- HOW TO COMPLETE THIS TASK: Please copy each line of the records below that holds the word "size".

- MATERIAL PROVIDED:
-------------------------

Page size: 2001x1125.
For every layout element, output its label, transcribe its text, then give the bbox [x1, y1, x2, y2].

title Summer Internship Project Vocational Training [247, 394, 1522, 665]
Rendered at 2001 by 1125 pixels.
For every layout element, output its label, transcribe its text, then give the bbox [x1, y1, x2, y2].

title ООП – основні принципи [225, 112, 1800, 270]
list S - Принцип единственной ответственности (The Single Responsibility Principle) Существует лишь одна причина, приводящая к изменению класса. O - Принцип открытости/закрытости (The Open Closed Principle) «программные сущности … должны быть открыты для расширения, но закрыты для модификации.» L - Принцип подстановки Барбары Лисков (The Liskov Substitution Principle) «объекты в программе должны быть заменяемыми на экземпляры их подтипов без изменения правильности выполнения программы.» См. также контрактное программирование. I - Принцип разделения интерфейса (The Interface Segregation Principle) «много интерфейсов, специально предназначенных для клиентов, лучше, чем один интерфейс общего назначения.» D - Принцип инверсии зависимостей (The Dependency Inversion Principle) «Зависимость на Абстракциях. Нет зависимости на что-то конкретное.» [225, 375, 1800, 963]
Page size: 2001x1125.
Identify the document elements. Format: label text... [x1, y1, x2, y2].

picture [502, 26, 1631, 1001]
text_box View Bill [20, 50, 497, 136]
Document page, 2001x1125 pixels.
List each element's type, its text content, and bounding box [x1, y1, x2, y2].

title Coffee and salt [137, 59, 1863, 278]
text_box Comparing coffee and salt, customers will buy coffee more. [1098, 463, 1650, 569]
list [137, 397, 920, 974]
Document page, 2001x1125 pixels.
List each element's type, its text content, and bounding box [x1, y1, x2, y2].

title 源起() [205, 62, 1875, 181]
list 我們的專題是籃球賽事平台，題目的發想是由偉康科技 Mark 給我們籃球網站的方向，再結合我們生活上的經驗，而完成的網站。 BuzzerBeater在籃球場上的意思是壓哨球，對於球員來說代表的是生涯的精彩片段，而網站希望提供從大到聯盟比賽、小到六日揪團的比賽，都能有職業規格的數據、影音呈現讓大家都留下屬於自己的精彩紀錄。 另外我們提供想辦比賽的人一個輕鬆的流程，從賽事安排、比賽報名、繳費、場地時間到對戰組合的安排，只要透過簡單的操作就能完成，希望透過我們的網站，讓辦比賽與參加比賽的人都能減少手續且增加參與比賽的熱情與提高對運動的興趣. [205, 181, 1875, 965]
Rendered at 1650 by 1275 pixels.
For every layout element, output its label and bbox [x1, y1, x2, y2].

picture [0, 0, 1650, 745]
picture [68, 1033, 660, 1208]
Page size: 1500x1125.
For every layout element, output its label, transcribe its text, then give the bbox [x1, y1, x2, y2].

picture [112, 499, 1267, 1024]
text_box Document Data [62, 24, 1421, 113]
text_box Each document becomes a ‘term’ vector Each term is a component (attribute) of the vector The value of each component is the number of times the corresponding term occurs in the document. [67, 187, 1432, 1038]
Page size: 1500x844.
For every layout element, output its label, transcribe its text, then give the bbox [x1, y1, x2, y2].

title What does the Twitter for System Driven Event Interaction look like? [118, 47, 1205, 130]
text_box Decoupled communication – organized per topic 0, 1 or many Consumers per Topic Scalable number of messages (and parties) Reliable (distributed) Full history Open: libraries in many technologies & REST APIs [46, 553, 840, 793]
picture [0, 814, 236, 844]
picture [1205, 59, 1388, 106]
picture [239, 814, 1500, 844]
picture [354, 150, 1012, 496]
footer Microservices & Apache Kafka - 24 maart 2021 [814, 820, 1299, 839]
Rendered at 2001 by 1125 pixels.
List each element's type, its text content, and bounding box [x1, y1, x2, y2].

-------------------------

- RESPONSE BELOW:
Page size: 2001x1125.
Page size: 2001x1125.
Page size: 1500x1125.
Page size: 1500x844.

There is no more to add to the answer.